Stated problem 1: Print the passage of the article on college teaching from "Many colleges have" up to and including "who are underprepared.".
Stated problem 2: In the article on college teaching, during which years was Matthew Goldstein chancellor of the City University of New York?
Stated problem 3: Pick up the article on college teaching at the point where it stops, and continue it.

As a lecturer, Plummer receives no compensation for the time he spends at professional development workshops. He keeps going because of his commitment to his students, but he also says that if he were working full-time it would be impossible.
Many colleges have teaching and learning centers, but the quality of the support they provide varies widely from campus to campus and participation is entirely voluntary.
Catherine Haras, who runs Cal State’s teaching and learning center, said that the problem is not limited to part-time lecturers, who operate like freelancers, filling teaching holes at a much lower cost than professors. She has seen tenured professors struggle with teaching, too, especially with students who are underprepared.
“The assumption is that because I’m an expert in something, I know how to teach it,” said Haras, “but there is no correlation between research and teaching, regardless of whether you love the topic.”
“Faculty development touches on a very sensitive subject,” said Haras, referring to training that could improve professors’ teaching. “I think that is the big question in academia right now.”
It is a big enough question to convince Matthew Goldstein, who was chancellor of the roughly 500,000-student City University of New York from 1999 until 2013, to become chairman of the board of advisors for the Association of College and University Educators, or ACUE. A new commercial venture, it is partnering with colleges around the country to provide professional development for faculty members who hope to successfully teach underprepared students.
“The fact is that now with all of these cutbacks in public higher education … more and more of the teaching force now are adjunct personnel,” said Goldstein. “And while we [don’t] spend an awful lot of time reviewing teaching for tenure-track faculty, we spend virtually no time in evaluating contract and part-time faculty with respect to teaching.”
On Tuesday, ACUE announced a joint venture with the American Council on Education, designed to expand the number of instructors who have access to the new training.
If the goal of reform is to help underprepared students (many of whom come from low-income backgrounds), some experts suggest concentrating efforts on community colleges (about half of the students who attend community colleges have annual family incomes below $30,000).
“The single best investment a community college can make is training its adjunct faculty to teach more effectively,” said Hunter Boylan, director of the National Center for Developmental Education and a professor of higher education at Appalachian State University in Boone, North Carolina. “That’s the single most important thing to improve student success.”
Others worry about focusing on teaching to the exclusion of other improvements. They argue that the central problem with remedial education is that too many students are segregated into remedial pre-college classes, even though evidence shows that many would succeed if they were placed in college-level classes and given appropriate support there.
“If we don’t make structural changes, we’re doomed, even if the teaching is really good,” said Katie Hern, director of the California Acceleration Project, or CAP. “It is a mistake to think if you only focus on teaching you can solve the problem.”

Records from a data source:
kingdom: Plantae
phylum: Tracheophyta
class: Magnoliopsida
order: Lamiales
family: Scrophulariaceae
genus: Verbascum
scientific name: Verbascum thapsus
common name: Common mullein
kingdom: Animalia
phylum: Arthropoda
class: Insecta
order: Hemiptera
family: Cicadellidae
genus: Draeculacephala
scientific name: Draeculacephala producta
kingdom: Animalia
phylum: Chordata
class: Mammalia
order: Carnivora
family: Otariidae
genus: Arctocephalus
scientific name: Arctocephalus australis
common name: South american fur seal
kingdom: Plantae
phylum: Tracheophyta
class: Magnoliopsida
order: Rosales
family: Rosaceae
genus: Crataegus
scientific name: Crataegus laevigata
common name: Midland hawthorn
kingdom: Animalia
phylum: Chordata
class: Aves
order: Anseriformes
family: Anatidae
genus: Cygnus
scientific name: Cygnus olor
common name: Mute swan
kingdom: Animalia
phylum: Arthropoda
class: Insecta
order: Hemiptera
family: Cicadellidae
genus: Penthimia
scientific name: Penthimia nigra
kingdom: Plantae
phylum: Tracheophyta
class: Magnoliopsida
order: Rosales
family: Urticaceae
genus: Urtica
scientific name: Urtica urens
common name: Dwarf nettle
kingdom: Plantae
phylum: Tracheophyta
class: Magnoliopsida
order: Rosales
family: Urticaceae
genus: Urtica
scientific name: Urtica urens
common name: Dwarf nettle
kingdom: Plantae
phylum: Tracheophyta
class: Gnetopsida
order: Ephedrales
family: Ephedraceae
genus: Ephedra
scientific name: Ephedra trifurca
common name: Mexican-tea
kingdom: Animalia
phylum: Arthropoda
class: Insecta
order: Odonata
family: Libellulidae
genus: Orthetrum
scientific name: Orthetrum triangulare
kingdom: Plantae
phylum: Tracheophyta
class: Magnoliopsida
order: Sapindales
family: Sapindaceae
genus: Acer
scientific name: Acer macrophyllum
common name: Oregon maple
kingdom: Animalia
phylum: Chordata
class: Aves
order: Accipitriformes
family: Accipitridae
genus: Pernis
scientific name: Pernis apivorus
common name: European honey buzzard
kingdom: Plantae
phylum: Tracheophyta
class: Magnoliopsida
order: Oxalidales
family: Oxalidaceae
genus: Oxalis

Task response 1:
Many colleges have teaching and learning centers, but the quality of the support they provide varies widely from campus to campus and participation is entirely voluntary.
Catherine Haras, who runs Cal State’s teaching and learning center, said that the problem is not limited to part-time lecturers, who operate like freelancers, filling teaching holes at a much lower cost than professors. She has seen tenured professors struggle with teaching, too, especially with students who are underprepared.

Task response 2: From 1999 until 2013.

Task response 3:
Hern’s project has had impressive results restructuring remedial classes at California public college campuses while at the same time providing in-depth teacher training.
Once a college signs on to work with CAP (61 of California’s 113 community colleges have participated), Hern and her colleagues help redesign its placement policies and curricula to allow students to move more quickly through college-level English and math classes. The restructuring is coupled with intensive professional development for the instructors.
An independent study of the CAP program on 16 campuses found that underprepared students’ chances of completing a college-level English class more than doubled using its model. Students had a 4.5 times greater chance of completing a college-level math class. And the achievement gaps for African-Americans were eliminated in the math courses.
At LaGuardia Community College in New York City, administrators say that developing their faculty’s ability to teach has been crucial to improving student pass rates and retention, especially among underprepared students. But they caution that the process must be rooted in faculty experience and must value their input.
“It’s a process of the willing,” said LaGuardia’s president, Gail Mellow, who has used grant funding to implement an intensive teacher training program. “You can’t put somebody else on a diet and hope that they lose weight.”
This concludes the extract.